Here are a handful of morning sickness myths you may (or may not) be surprised to know:

  • Myth: Morning sickness happens only in the morning. Morning sickness is probably one of the most poorly-named conditions. Sure, some women feel morning sickness in the morning. Others have it only in the afternoon or evening. Some have it all day long.
  • Myth: Morning sickness starts right after you conceive. Some women claim that they wake up the next day after trying to conceive to find they’re experiencing morning sickness. If they are, it’s psychosomatic. In fact, morning sickness usually doesn’t show up until about week 4 of pregnancy. It’ll probably last until about the 12th week of pregnancy, too.
  • Myth: Morning sickness can’t be treated. Sure it can! Now, there have certainly been some problems in the past with morning sickness treatments; thalidomide is the perfect example. Fortunately, there are a number of natural treatments for morning sickness that don’t post the kinds of dangers that drugs pose. Look into options like acupressure, ginger, peppermint, and others.
  • Myth: Morning sickness causes miscarriage. This has never been proven scientifically. There is no reason to believe that vomiting can harm your baby, especially during those early weeks of pregnancy when you’re likely to have morning sickness.

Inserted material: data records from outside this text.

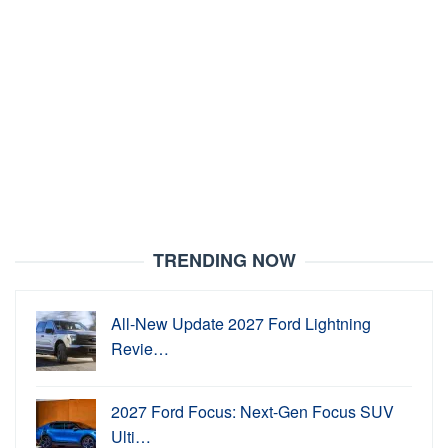
TRENDING NOW
All-New Update 2027 Ford Lightning
Revie…
2027 Ford Focus: Next-Gen Focus SUV
Ulti…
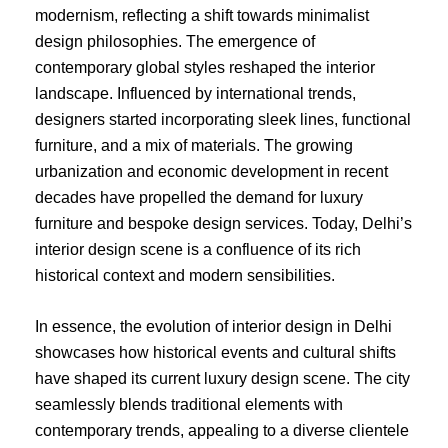
modernism, reflecting a shift towards minimalist
design philosophies. The emergence of
contemporary global styles reshaped the interior
landscape. Influenced by international trends,
designers started incorporating sleek lines, functional
furniture, and a mix of materials. The growing
urbanization and economic development in recent
decades have propelled the demand for luxury
furniture and bespoke design services. Today, Delhi’s
interior design scene is a confluence of its rich
historical context and modern sensibilities.
In essence, the evolution of interior design in Delhi
showcases how historical events and cultural shifts
have shaped its current luxury design scene. The city
seamlessly blends traditional elements with
contemporary trends, appealing to a diverse clientele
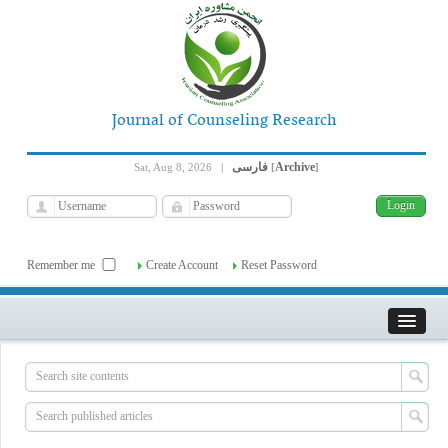
Journal of Counseling Research
فارسی
Archive
Sat, Aug 8, 2026
|
[
]
Remember me
Create Account
Reset Password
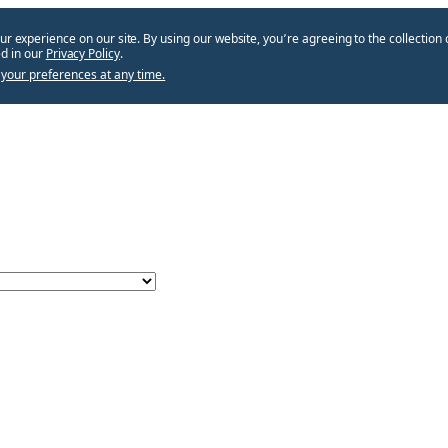
ur experience on our site. By using our website, you՚re agreeing to the collection 
d in our
Privacy Policy
.
your preferences at any time.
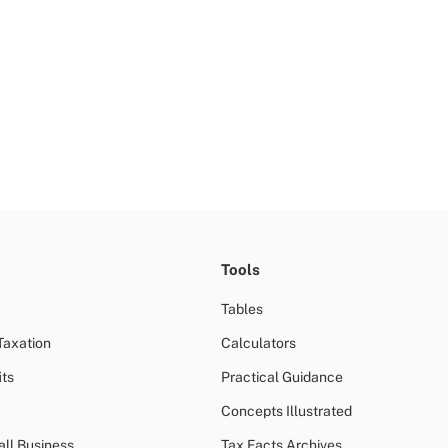
Tools
Tables
Taxation
Calculators
ts
Practical Guidance
Concepts Illustrated
all Business
Tax Facts Archives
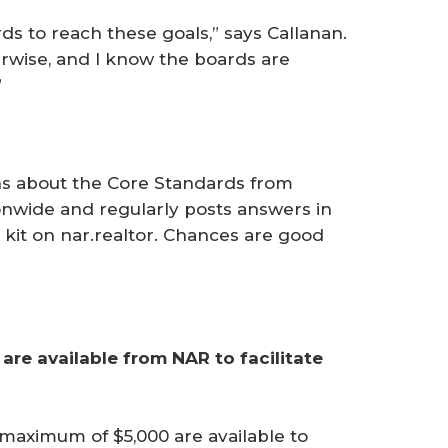
ds to reach these goals,” says ­Callanan.
rwise, and I know the boards are
”
s about the Core Standards from
onwide and regularly posts answers in
kit on nar.realtor. Chances are good
are available from NAR to facilitate 
 maximum of $5,000 are available to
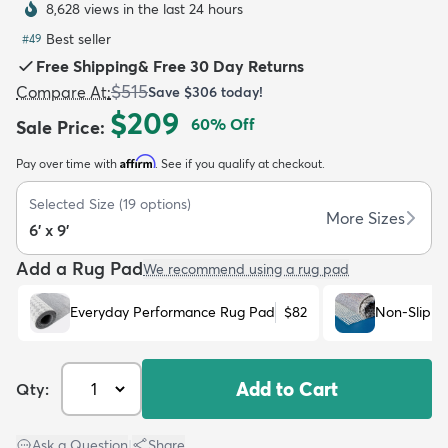
8,628 views in the last 24 hours
Best seller
#
49
Free Shipping
&
Free 30 Day Returns
$515
Compare At
:
Save
$306
today!
$209
60
% Off
Sale Price
:
dly
Kids
New Arrivals
Trending
H
Affirm
Pay over time with
. See if you qualify at checkout.
Selected Size
(
19
options)
More Sizes
6' x 9'
Add a Rug Pad
We recommend using a rug pad
Everyday Performance Rug Pad
$82
Non-Slip R
Add to Cart
Qty:
Ask a Question
|
Share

In fact, some newer studies suggest that miscarriage may actually be less common in women who have morning sickness.
  • Myth: Morning sickness has something to do with your baby’s gender. Surely you’ve had a friend or family member who is convinced that her morning sickness was worse when carrying a boy (or in some cases a girl). This is anecdotal evidence. It doesn’t prove anything. The issue of gender and morning sickness has been looked at in scientific studies, and there hasn’t been anything to suggest that boys are more likely to make you experience morning sickness than girls.

So, what about you? Have you held tight to some of these myths about morning sickness? What other morning sickness myths have you come across?